Integration of ATAC-seq and RNA-seq identifies active G-protein coupled receptors functioning in molting process in muscle of Eriocheir sinensis

Discontinuous muscle growth during molting is an important feature of Eriocheir sinensis. Molting is a physiological process completed by the cooperation of multiple organs. Signal transmission is critical for the accurate regulation of each step in molting. However, the knowledge of the signal transduction mechanism in the molting process of E. sinensis is presently very limited. In this work, the chromatin accessibility and gene expression of the muscle in E. sinensis in pre-molt (D) and post-molt (A) stages were sequenced by assay of transposase accessible chromatin sequencing (ATAC-seq) and RNA-seq, respectively. The differentially expressed genes (DEGs) in the muscle before and after molting were analyzed by combining ATAC-seq and RNA-seq, especially the G-protein coupled receptor (GPCR) genes in the process of signal transduction.

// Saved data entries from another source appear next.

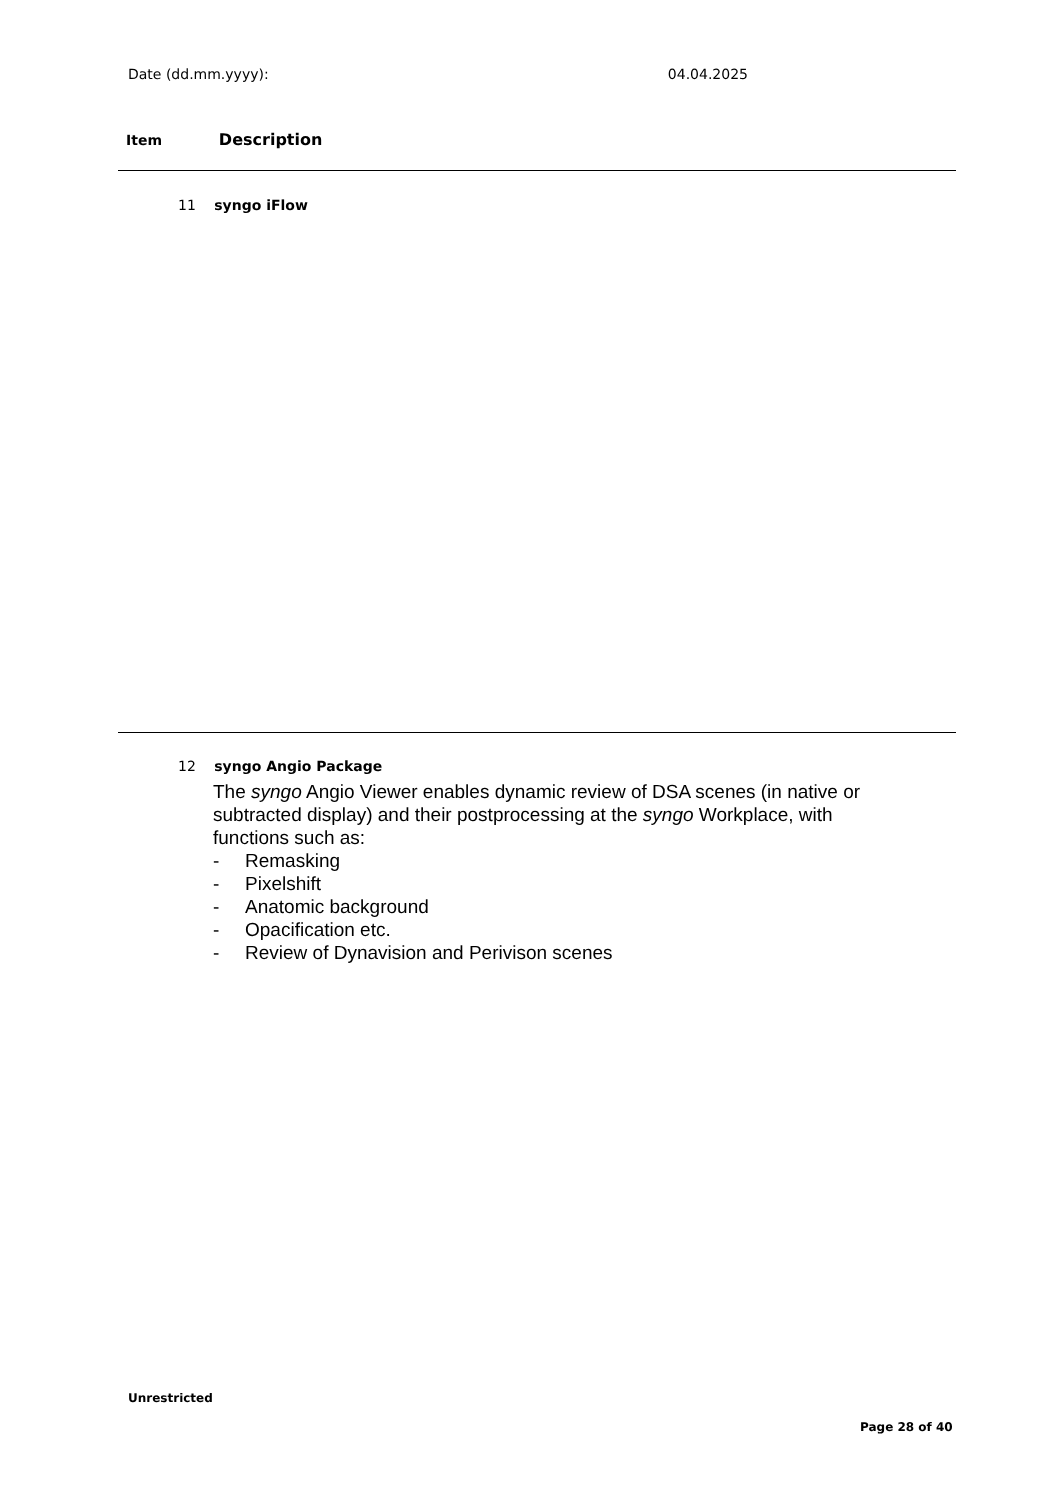Date (dd.mm.yyyy): 04.04.2025
Item Description
11 syngo iFlow
12 syngo Angio Package
The syngo Angio Viewer enables dynamic review of DSA scenes (in native or subtracted display) and their postprocessing at the syngo Workplace, with functions such as:
- Remasking
- Pixelshift
- Anatomic background
- Opacification etc.
- Review of Dynavision and Perivison scenes
Unrestricted
Page 28 of 40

The results showed that there were 616 common DEGs in ATAC-seq and RNA-seq in A vs. D stages, of which 538 were upregulated and 78 were downregulated. In the 19 DEGs included in the signaling transduction process, 13 were located in the GPCR signaling pathway and all were upregulated in A stages, which indicated that GPCRs play a leading role in muscle signal transmission during post-molt stage in molting. In these genes, the structure of the proteins encoded by 10 membrane-located genes with transmembrane activity was further analyzed. Six candidate GPCR genes were finally identified and further verified by real-time quantitative PCR (qRT-PCR). The GPCRs include metabotropic glutamate receptor 7, Mth-like 4, and Mth2 proteins. These results show the existence of GPCRs in the muscle of E. sinensis and, for the first time, found their dominant role in the signal transduction process during molting. It provides important clues for the study of muscle discontinuous growth and molting mechanism of E. sinensis.